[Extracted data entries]
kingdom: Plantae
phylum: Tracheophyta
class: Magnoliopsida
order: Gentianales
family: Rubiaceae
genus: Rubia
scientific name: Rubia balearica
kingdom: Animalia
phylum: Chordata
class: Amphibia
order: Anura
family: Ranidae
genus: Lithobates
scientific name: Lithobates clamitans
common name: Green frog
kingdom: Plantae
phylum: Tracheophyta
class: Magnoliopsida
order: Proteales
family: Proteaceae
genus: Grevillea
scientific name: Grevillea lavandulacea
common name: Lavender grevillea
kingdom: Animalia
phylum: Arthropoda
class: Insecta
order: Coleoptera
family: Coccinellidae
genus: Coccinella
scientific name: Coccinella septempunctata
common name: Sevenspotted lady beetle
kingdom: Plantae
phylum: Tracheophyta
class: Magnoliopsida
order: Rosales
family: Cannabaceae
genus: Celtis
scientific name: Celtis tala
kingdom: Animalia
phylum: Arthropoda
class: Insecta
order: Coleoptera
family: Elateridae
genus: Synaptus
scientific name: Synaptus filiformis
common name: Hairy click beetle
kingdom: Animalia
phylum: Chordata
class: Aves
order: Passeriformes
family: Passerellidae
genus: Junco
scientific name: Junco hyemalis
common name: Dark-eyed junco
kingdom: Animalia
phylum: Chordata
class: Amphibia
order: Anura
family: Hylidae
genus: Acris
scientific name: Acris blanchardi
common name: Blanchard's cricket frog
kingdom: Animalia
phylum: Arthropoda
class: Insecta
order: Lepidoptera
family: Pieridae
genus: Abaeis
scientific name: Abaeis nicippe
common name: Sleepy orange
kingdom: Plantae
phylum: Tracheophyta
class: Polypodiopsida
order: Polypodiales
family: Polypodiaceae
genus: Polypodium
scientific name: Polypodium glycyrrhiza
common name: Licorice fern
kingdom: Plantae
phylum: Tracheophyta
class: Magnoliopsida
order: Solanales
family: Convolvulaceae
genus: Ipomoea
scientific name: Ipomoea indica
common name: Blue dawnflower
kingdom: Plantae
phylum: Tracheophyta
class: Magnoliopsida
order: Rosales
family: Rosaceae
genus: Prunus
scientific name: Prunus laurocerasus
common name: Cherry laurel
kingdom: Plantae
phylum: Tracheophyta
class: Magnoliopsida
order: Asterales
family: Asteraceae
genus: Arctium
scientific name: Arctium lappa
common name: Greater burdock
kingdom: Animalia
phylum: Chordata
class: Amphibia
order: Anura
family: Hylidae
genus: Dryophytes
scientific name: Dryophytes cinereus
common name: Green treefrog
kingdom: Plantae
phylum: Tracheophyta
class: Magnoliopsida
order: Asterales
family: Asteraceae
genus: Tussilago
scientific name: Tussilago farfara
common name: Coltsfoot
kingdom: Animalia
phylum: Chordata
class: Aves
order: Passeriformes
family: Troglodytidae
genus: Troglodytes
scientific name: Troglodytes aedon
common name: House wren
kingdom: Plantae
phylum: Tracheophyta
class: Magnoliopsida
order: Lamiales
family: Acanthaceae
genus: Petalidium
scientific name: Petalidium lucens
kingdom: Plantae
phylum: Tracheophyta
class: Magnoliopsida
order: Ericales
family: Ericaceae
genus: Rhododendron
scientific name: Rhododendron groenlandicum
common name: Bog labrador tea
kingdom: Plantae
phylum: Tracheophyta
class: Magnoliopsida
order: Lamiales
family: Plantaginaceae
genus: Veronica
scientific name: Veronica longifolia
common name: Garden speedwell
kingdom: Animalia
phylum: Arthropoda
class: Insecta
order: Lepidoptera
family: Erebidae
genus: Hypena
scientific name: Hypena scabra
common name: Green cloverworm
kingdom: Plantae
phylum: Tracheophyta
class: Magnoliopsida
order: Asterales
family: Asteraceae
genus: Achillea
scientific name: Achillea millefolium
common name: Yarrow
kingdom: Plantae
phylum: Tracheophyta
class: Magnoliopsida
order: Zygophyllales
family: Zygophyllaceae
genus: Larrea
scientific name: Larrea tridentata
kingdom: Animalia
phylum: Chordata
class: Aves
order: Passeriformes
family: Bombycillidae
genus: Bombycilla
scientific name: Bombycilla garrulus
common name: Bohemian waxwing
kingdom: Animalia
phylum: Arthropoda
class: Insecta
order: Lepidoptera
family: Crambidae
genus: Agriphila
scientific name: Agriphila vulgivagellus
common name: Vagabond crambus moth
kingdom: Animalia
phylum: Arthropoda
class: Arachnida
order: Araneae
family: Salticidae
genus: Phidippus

Work required ->
Reproduce every row above verbatim, preserving its order and wording.

Answer to the problem ->
kingdom: Plantae
phylum: Tracheophyta
class: Magnoliopsida
order: Gentianales
family: Rubiaceae
genus: Rubia
scientific name: Rubia balearica
kingdom: Animalia
phylum: Chordata
class: Amphibia
order: Anura
family: Ranidae
genus: Lithobates
scientific name: Lithobates clamitans
common name: Green frog
kingdom: Plantae
phylum: Tracheophyta
class: Magnoliopsida
order: Proteales
family: Proteaceae
genus: Grevillea
scientific name: Grevillea lavandulacea
common name: Lavender grevillea
kingdom: Animalia
phylum: Arthropoda
class: Insecta
order: Coleoptera
family: Coccinellidae
genus: Coccinella
scientific name: Coccinella septempunctata
common name: Sevenspotted lady beetle
kingdom: Plantae
phylum: Tracheophyta
class: Magnoliopsida
order: Rosales
family: Cannabaceae
genus: Celtis
scientific name: Celtis tala
kingdom: Animalia
phylum: Arthropoda
class: Insecta
order: Coleoptera
family: Elateridae
genus: Synaptus
scientific name: Synaptus filiformis
common name: Hairy click beetle
kingdom: Animalia
phylum: Chordata
class: Aves
order: Passeriformes
family: Passerellidae
genus: Junco
scientific name: Junco hyemalis
common name: Dark-eyed junco
kingdom: Animalia
phylum: Chordata
class: Amphibia
order: Anura
family: Hylidae
genus: Acris
scientific name: Acris blanchardi
common name: Blanchard's cricket frog
kingdom: Animalia
phylum: Arthropoda
class: Insecta
order: Lepidoptera
family: Pieridae
genus: Abaeis
scientific name: Abaeis nicippe
common name: Sleepy orange
kingdom: Plantae
phylum: Tracheophyta
class: Polypodiopsida
order: Polypodiales
family: Polypodiaceae
genus: Polypodium
scientific name: Polypodium glycyrrhiza
common name: Licorice fern
kingdom: Plantae
phylum: Tracheophyta
class: Magnoliopsida
order: Solanales
family: Convolvulaceae
genus: Ipomoea
scientific name: Ipomoea indica
common name: Blue dawnflower
kingdom: Plantae
phylum: Tracheophyta
class: Magnoliopsida
order: Rosales
family: Rosaceae
genus: Prunus
scientific name: Prunus laurocerasus
common name: Cherry laurel
kingdom: Plantae
phylum: Tracheophyta
class: Magnoliopsida
order: Asterales
family: Asteraceae
genus: Arctium
scientific name: Arctium lappa
common name: Greater burdock
kingdom: Animalia
phylum: Chordata
class: Amphibia
order: Anura
family: Hylidae
genus: Dryophytes
scientific name: Dryophytes cinereus
common name: Green treefrog
kingdom: Plantae
phylum: Tracheophyta
class: Magnoliopsida
order: Asterales
family: Asteraceae
genus: Tussilago
scientific name: Tussilago farfara
common name: Coltsfoot
kingdom: Animalia
phylum: Chordata
class: Aves
order: Passeriformes
family: Troglodytidae
genus: Troglodytes
scientific name: Troglodytes aedon
common name: House wren
kingdom: Plantae
phylum: Tracheophyta
class: Magnoliopsida
order: Lamiales
family: Acanthaceae
genus: Petalidium
scientific name: Petalidium lucens
kingdom: Plantae
phylum: Tracheophyta
class: Magnoliopsida
order: Ericales
family: Ericaceae
genus: Rhododendron
scientific name: Rhododendron groenlandicum
common name: Bog labrador tea
kingdom: Plantae
phylum: Tracheophyta
class: Magnoliopsida
order: Lamiales
family: Plantaginaceae
genus: Veronica
scientific name: Veronica longifolia
common name: Garden speedwell
kingdom: Animalia
phylum: Arthropoda
class: Insecta
order: Lepidoptera
family: Erebidae
genus: Hypena
scientific name: Hypena scabra
common name: Green cloverworm
kingdom: Plantae
phylum: Tracheophyta
class: Magnoliopsida
order: Asterales
family: Asteraceae
genus: Achillea
scientific name: Achillea millefolium
common name: Yarrow
kingdom: Plantae
phylum: Tracheophyta
class: Magnoliopsida
order: Zygophyllales
family: Zygophyllaceae
genus: Larrea
scientific name: Larrea tridentata
kingdom: Animalia
phylum: Chordata
class: Aves
order: Passeriformes
family: Bombycillidae
genus: Bombycilla
scientific name: Bombycilla garrulus
common name: Bohemian waxwing
kingdom: Animalia
phylum: Arthropoda
class: Insecta
order: Lepidoptera
family: Crambidae
genus: Agriphila
scientific name: Agriphila vulgivagellus
common name: Vagabond crambus moth
kingdom: Animalia
phylum: Arthropoda
class: Arachnida
order: Araneae
family: Salticidae
genus: Phidippus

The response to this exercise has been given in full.